Naomi Osaka has her fourth grand slam title. What an amazing achievement – a beautifully bright star on the tennis firmament.
Apart from all this happiness, is it just me or is anyone else sad thinking about this quote from the official Twitter account of NASA’s Perseverance: “Hello, world. My first look at my forever home.”
The top of the Waterfront for one day is a great escape. An eternity of service for humanity on Mars does not sound like great fun. Thank goodness rovers have no feelings and don’t understand the concept of loneliness.
Be kind. Wear a mask. Support local.
“Physical distancing remains one of the key strategies to curb this pandemic.”
A lovely writer came to visit and brought two of my favourite things: flowers and soap. She also brought her writing, which I love. Still smiling.
Until her visit on my stoep in the late afternoon, the day was a real muddle with only one brief highlight when my love and I visited the Book Lounge together. He was buying books for himself and gifted me a copy of the latest newcomer on the local literary journal scene: Everyday Journal. The first issue features new writing by Nick Mulgrew :) (among others! exciting stuff).
Nick and I are in the process of editing his debut novel. The strongest creative lifeline for me at the moment.
Yesterday, I met with a writer whose work I first included in Touch. We hope to work together again one day. There are so many great ideas and creative forces in play out there. If only I could win the lottery and shape them into being …
But for now, I need to focus on sustaining my energy levels to get through the remaining three projects that require my attention before the BIG rest. There can be no deviation from this plan.
My love and I spent the evening at the Waterfront. We managed not to assault the police or tarnish anyone’s reputation.
Be kind. Wear a mask. Support local.
“Physical distancing remains one of the key strategies to curb this pandemic.”
— NICD
Just when I was about to post this, I received a video of our friend leaving the ICU after over two months. She is alive. She will be well. The entire staff of the hospital – the miracle workers and superheroes of our times – cheered her on. And I am typing this with tears of relief and gratitude pouring down my face …
My brother sent this postcard from Poland in September. Its arrival today felt like mail delivery must have felt a century ago when letters were still transported by ship and carriage. But I am not sure that even back then it would have taken five months to deliver a letter from Europe to South Africa. It doesn’t matter. My perception of time has been altered dramatically throughout the lockdown, and the clocks in my house still refuse to tell proper time anyway, so my infinite patience has become even more flexible, and the only thing I feel about the postcard arriving so late is gratitude. A small miracle in my postbox. So much nicer than the accompanying municipal bills.
This morning I finished reading The Light Between Oceans by M. L. Stedman. Beautiful writing, fascinating characters and most of the way a page-turning plot, but the ending disappointed me, although it is a ‘happy’ one.
‘You only have to forgive once. To resent, you have to do it all day, every day.

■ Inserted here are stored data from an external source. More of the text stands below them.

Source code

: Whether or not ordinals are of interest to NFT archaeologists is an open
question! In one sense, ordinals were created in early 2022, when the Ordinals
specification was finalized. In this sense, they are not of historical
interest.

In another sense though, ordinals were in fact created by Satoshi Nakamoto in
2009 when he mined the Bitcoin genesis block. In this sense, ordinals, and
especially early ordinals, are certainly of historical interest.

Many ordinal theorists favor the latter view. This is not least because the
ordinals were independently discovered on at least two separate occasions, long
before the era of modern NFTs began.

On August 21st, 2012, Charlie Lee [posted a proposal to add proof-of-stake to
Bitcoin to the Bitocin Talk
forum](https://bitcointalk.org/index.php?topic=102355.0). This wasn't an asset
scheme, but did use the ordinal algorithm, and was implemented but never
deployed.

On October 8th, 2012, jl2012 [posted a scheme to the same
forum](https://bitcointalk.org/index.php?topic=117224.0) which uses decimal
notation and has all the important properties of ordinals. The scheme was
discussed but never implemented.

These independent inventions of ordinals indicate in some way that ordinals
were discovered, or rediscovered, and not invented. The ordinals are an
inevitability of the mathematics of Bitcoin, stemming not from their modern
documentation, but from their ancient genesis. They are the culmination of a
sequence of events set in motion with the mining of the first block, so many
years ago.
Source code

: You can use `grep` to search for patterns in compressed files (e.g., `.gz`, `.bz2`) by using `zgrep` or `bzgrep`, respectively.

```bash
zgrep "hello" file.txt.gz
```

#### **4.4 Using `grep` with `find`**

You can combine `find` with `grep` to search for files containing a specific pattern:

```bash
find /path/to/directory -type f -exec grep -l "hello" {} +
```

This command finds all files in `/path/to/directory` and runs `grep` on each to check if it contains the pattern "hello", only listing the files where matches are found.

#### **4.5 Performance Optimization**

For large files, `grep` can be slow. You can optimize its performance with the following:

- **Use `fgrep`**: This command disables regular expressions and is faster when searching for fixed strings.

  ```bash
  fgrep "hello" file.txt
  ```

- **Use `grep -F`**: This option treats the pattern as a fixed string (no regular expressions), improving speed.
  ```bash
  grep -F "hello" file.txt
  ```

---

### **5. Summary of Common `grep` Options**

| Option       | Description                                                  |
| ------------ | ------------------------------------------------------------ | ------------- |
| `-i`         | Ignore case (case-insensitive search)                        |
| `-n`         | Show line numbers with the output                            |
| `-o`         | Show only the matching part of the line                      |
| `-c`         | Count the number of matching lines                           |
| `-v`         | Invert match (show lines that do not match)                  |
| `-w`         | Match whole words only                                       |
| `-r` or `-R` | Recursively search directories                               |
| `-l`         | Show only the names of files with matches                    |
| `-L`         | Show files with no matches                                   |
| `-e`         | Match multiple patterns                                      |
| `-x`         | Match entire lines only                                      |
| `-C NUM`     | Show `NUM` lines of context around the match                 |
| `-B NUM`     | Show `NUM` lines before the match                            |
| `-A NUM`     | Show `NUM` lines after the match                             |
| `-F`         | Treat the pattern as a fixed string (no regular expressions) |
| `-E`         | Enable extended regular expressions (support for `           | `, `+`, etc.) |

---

You have to keep remembering all the bad things.’ This is one of the quotes from the book that stuck with me. Perhaps in a way that was not intended, because there are cases where I think resentment is necessary, all day, every day, and remembering the bad things allows you to keep sane and not to make the same mistakes again. There are things that should not and cannot be forgotten, forgiven. And when bad things happen, the anger, the resentment, can be a powerful force of moving beyond the trauma. After all, the novel also notes: ‘Scars are just another kind of memory.’ Not everyone deserves forgiveness. Sometimes on an intimate, sometimes on a global scale.
One more quote from the book: ‘That’s how life goes on – protected by the silence that anaesthetises shame.’
Is anyone selling Zuma’s Tea already? Or should I abandon publishing for tea business?
Be kind. Wear a mask. Support local.
“Physical distancing remains one of the key strategies to curb this pandemic.”